China Machado, Russian Snow Leopard by James Terence Brady of Bonwit Teller, St. Donat, Quebec, June 25, 1962, photograph by Richard Avedon. © The Richard Avedon Foundation.

Harper’s Bazaar, for example, created an editorial spread that was shot in a snowy landscape for the October 1962 issue.¹ Titled “Beautiful Barbarians” and captured by Richard Avedon, the model in the cover image (set on a vertical fold-out), as well as models shot on location and in studios, were swathed in furs such as civet, Mongolian lamb, and even Russian snow leopard. Editorial copy stated that Avedon “calls up the outer steppes of some unimagined frontier — and ambience of fearless, far-out, magnificence. Feathered, furred, leathered, or swathed in silks, his Beautiful Barbarians project is a proud, untamed, magnetism which all women may look to . . .”² The lead model in the spread was China Machado. Of Portuguese and Chinese/Indian descent, her non-western looks enhanced the “exotic” look of the “barbarian” images that, in turn, articulated the period’s racist view that indigenous peoples were less civilized than cultures south of the Arctic, an idea that continued decades after they were first denigrated by early European explorers.

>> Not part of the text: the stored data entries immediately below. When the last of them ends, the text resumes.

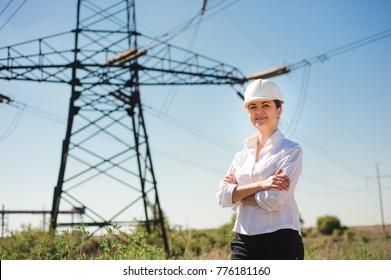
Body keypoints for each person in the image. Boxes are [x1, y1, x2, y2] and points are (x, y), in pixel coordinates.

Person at [216, 79, 304, 260]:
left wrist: (238, 195)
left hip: (281, 239)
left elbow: (273, 199)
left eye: (266, 104)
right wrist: (263, 184)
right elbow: (222, 197)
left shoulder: (290, 150)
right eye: (253, 106)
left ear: (278, 110)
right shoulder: (241, 156)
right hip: (243, 240)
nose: (259, 111)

Despite the less-than-enlightened approach of some fashion imagery, dramatic location shoots became a mainstay of Vogue magazine from 1963 to 1971, when Diana Vreeland was its editor-in-chief. Dynamic and highly creative, Vreeland consistently pushed the limits of fashion styling and photography throughout her decades-long career. She was among the first editors to oversee location shoots around the world while an editor at Harper’s Bazaar during World War II. By the time she arrived at Vogue, Vreeland not only expanded the scope of travel to exotic locations, she amped up the glamour quotient and sense of daring.